[Data records — start]

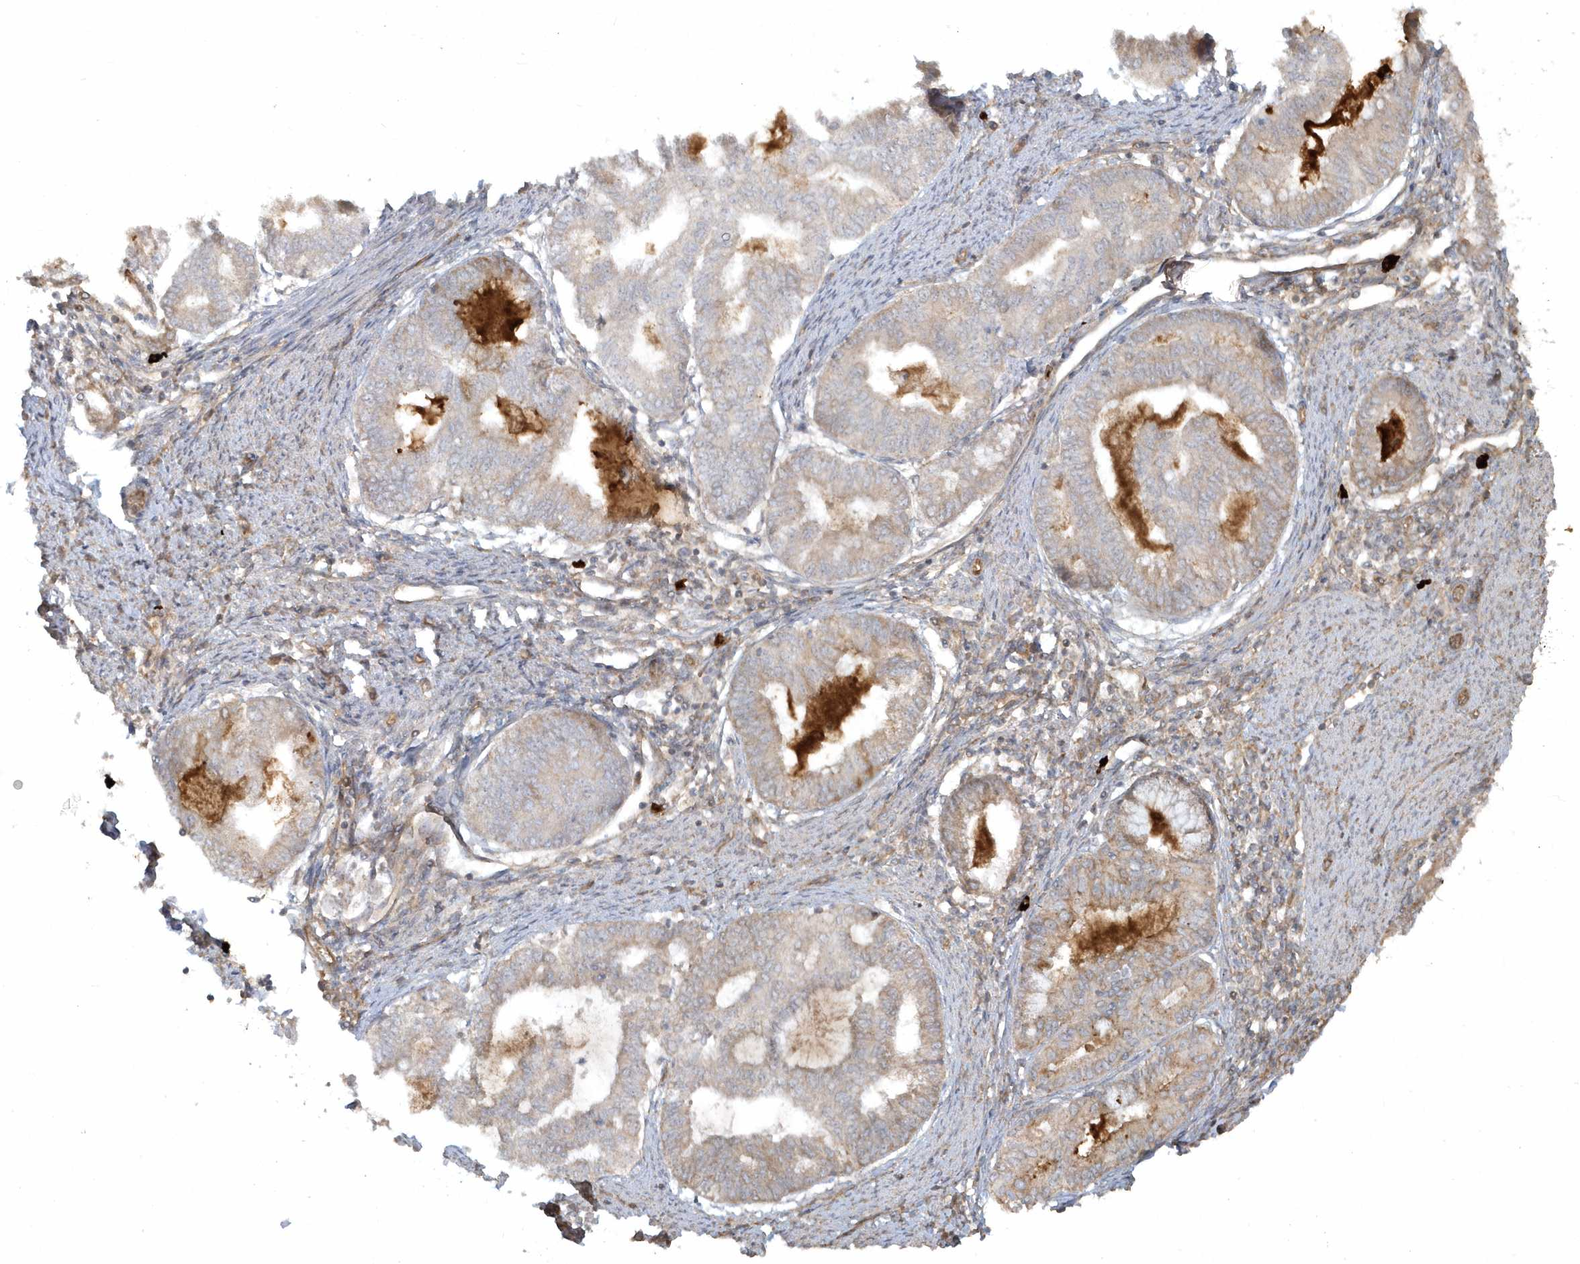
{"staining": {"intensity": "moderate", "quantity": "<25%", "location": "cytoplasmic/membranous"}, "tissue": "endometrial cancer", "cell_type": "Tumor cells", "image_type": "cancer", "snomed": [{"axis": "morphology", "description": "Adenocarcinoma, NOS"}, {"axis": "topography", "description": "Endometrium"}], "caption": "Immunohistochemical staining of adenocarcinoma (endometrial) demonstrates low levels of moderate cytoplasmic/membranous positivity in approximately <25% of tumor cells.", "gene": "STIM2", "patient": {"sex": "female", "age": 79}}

[Data records — finish]
[Data records — start]

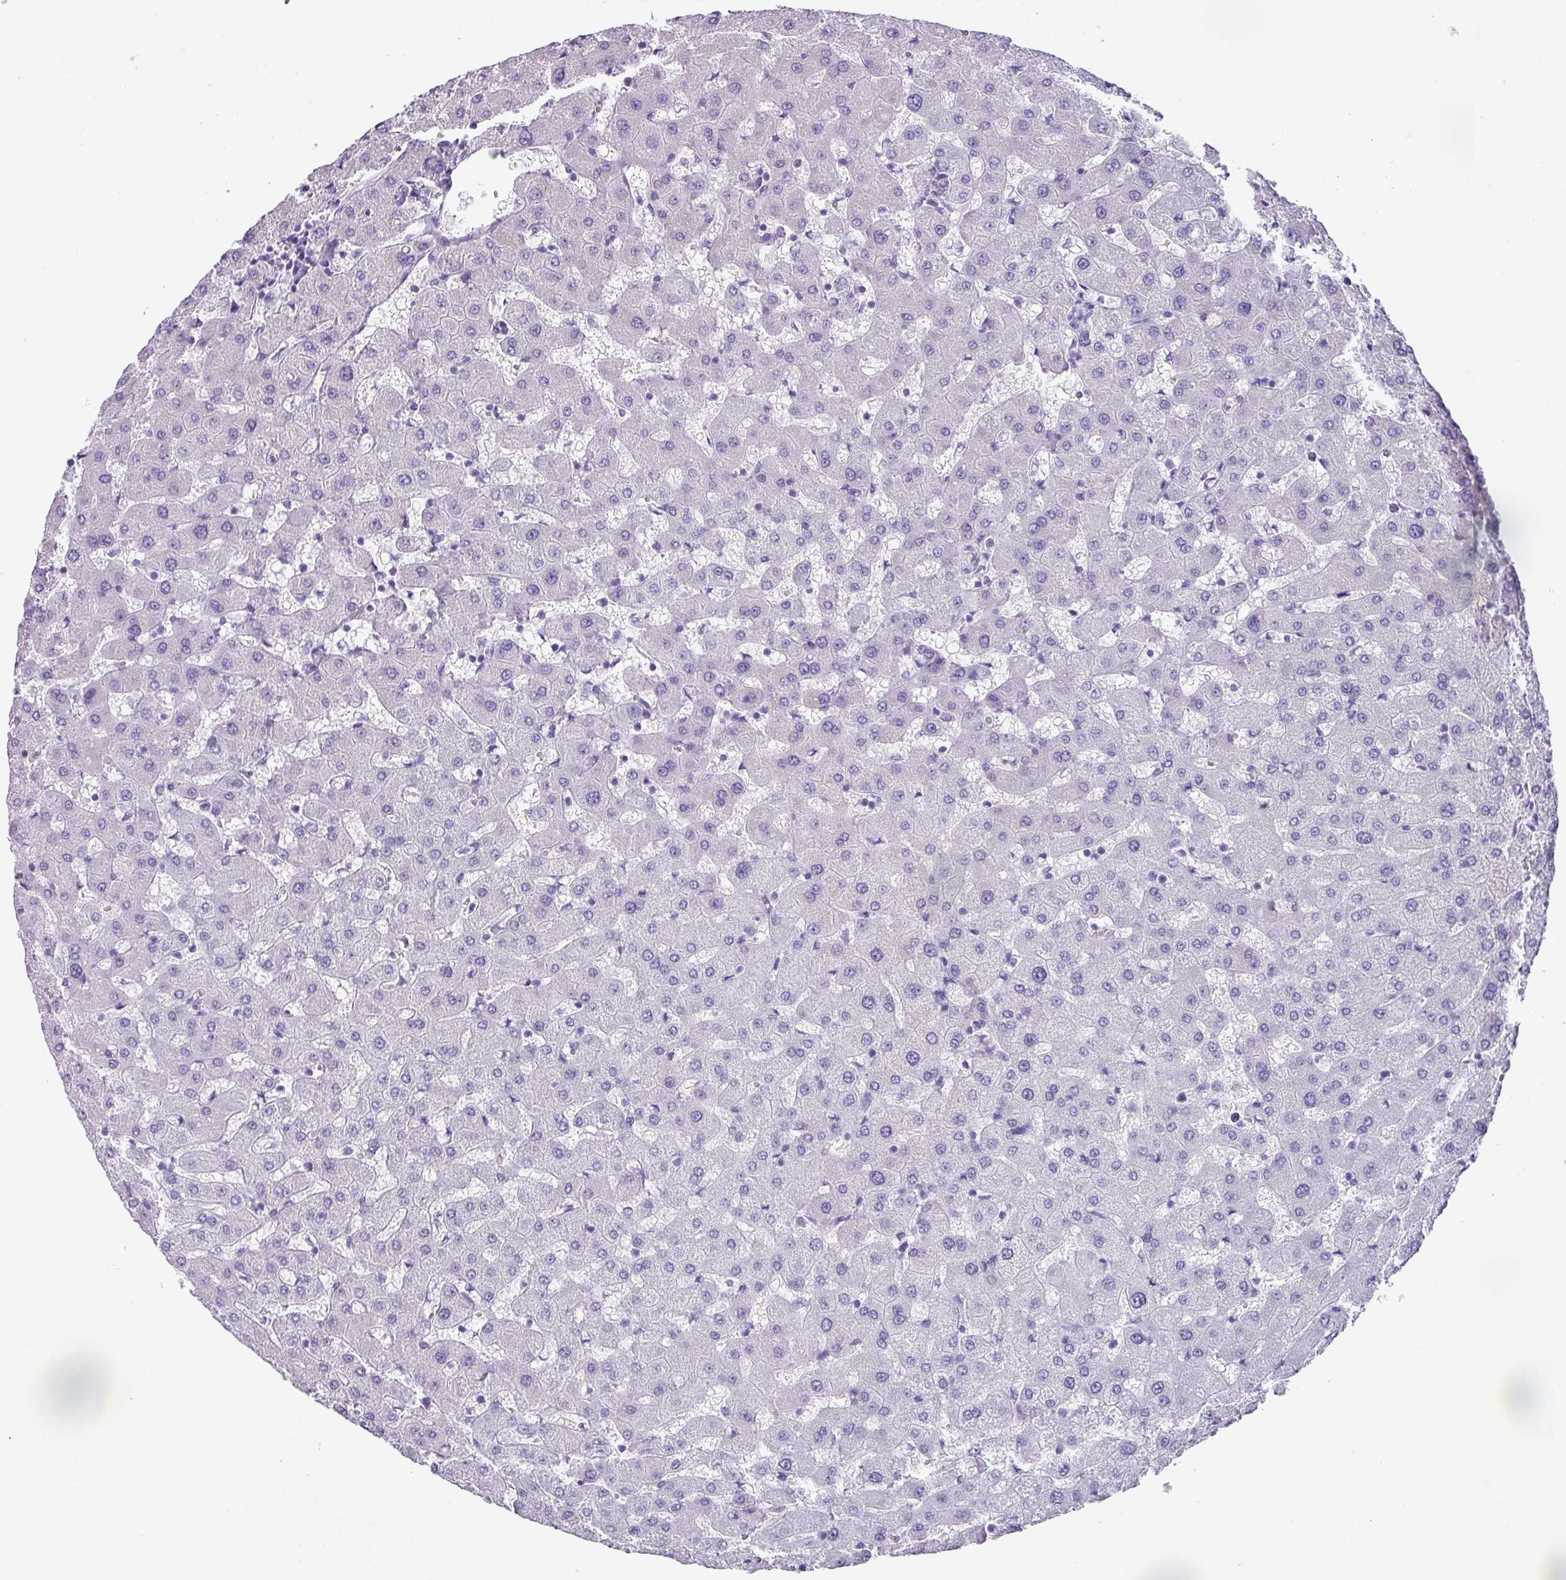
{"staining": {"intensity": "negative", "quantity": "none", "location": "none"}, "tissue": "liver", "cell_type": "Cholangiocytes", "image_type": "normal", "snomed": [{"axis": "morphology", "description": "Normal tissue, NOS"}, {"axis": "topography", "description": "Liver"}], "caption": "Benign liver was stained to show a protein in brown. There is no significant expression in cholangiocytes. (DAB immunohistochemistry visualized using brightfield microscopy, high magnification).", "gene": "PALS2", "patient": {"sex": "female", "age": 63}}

[Data records — finish]
[Data records — start]

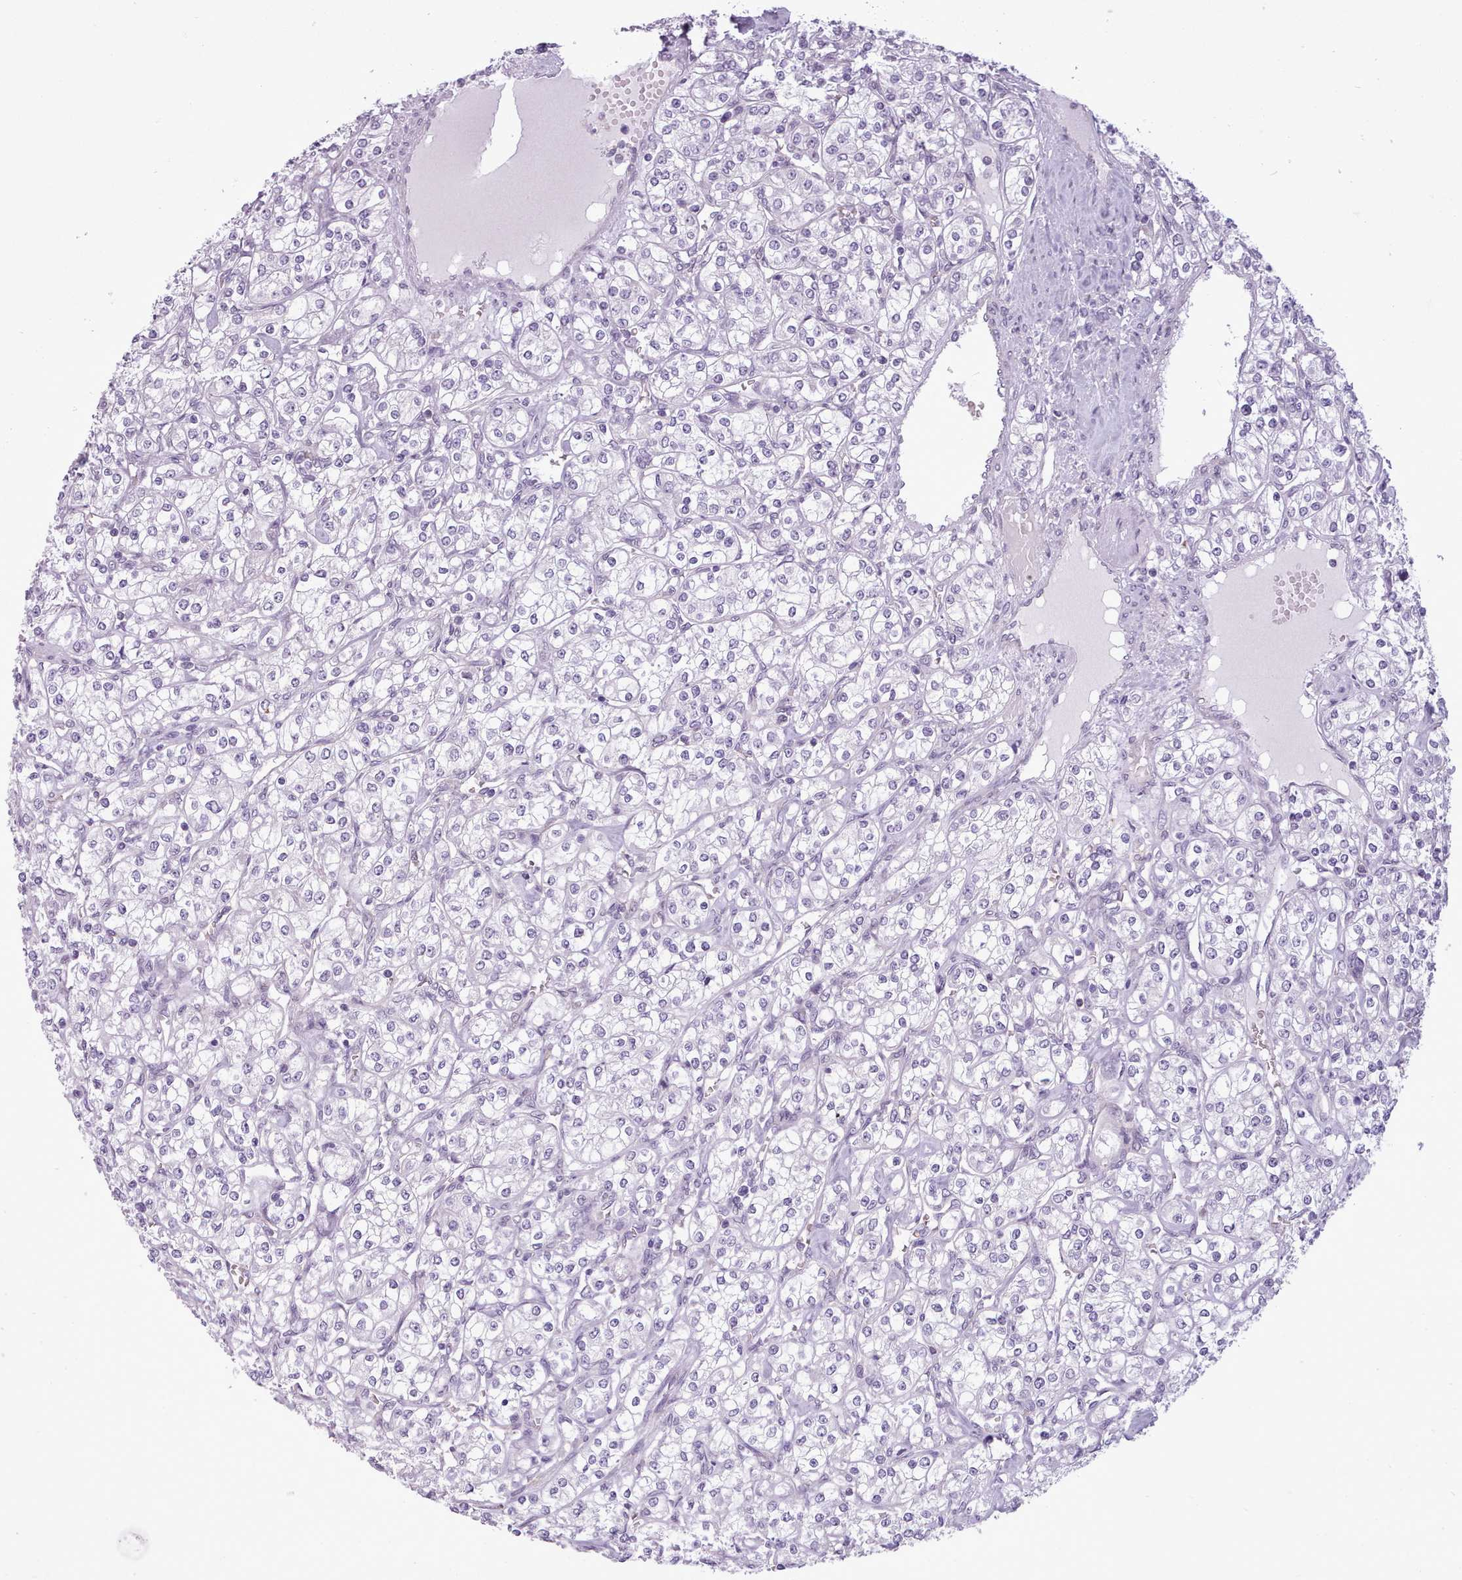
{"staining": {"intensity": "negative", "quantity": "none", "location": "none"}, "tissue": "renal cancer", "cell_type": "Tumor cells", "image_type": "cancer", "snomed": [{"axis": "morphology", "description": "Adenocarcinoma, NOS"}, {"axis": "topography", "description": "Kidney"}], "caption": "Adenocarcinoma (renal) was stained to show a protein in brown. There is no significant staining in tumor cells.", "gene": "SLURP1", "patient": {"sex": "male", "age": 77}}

[Data records — finish]

Search the preceding listing for "cancer", then copy every line that holds it.

{"staining": {"intensity": "moderate", "quantity": "<25%", "location": "cytoplasmic/membranous"}, "tissue": "endometrial cancer", "cell_type": "Tumor cells", "image_type": "cancer", "snomed": [{"axis": "morphology", "description": "Adenocarcinoma, NOS"}, {"axis": "topography", "description": "Endometrium"}], "caption": "Immunohistochemical staining of adenocarcinoma (endometrial) demonstrates low levels of moderate cytoplasmic/membranous positivity in approximately <25% of tumor cells.", "gene": "STIM2", "patient": {"sex": "female", "age": 79}}
{"staining": {"intensity": "negative", "quantity": "none", "location": "none"}, "tissue": "renal cancer", "cell_type": "Tumor cells", "image_type": "cancer", "snomed": [{"axis": "morphology", "description": "Adenocarcinoma, NOS"}, {"axis": "topography", "description": "Kidney"}], "caption": "Adenocarcinoma (renal) was stained to show a protein in brown. There is no significant staining in tumor cells.", "gene": "SLURP1", "patient": {"sex": "male", "age": 77}}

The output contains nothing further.